**RECORDS SHOWN**:
□ □ □ □ □ □ □
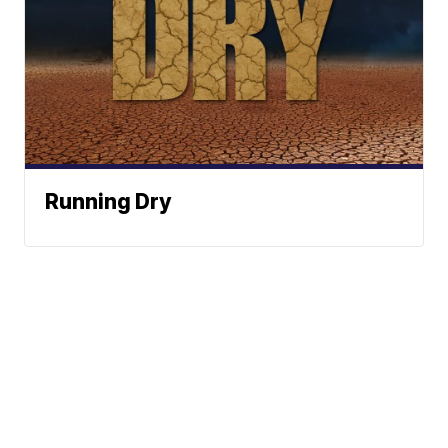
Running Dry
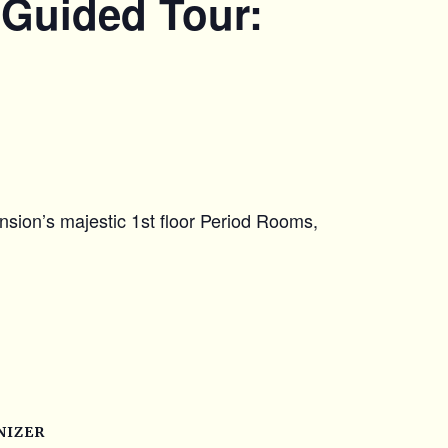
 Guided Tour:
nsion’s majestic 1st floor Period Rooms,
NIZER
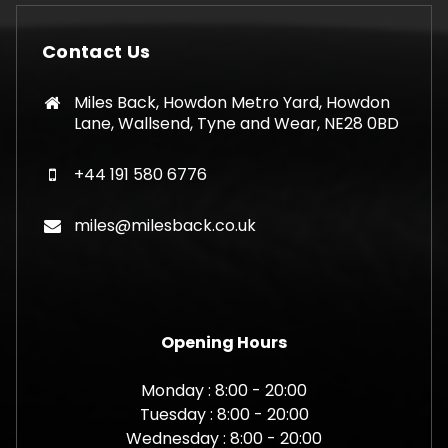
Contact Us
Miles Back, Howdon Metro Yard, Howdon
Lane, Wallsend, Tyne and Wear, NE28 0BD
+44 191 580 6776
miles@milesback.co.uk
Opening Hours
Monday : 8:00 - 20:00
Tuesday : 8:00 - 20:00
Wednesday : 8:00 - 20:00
□ □ □ □ □ □ □
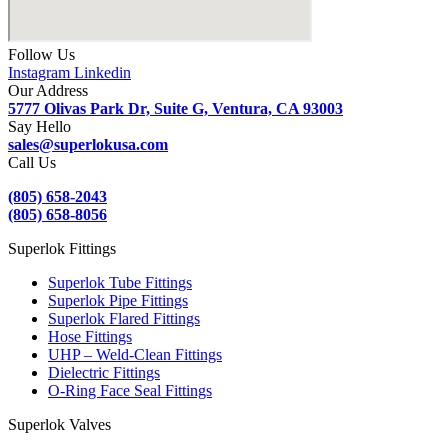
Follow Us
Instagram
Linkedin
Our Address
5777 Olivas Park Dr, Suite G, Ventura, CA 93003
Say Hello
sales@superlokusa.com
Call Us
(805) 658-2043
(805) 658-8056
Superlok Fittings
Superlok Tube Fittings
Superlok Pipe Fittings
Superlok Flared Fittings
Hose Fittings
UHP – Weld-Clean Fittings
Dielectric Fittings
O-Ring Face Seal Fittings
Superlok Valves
□ □ □ □ □ □ □
**WHAT THE TASK ASKS**:
Count the lines of the listing above that contain the string "Fittings", treating uppercase and lowercase as different, and reply with the number alone.

**ANSWER BOX**:
8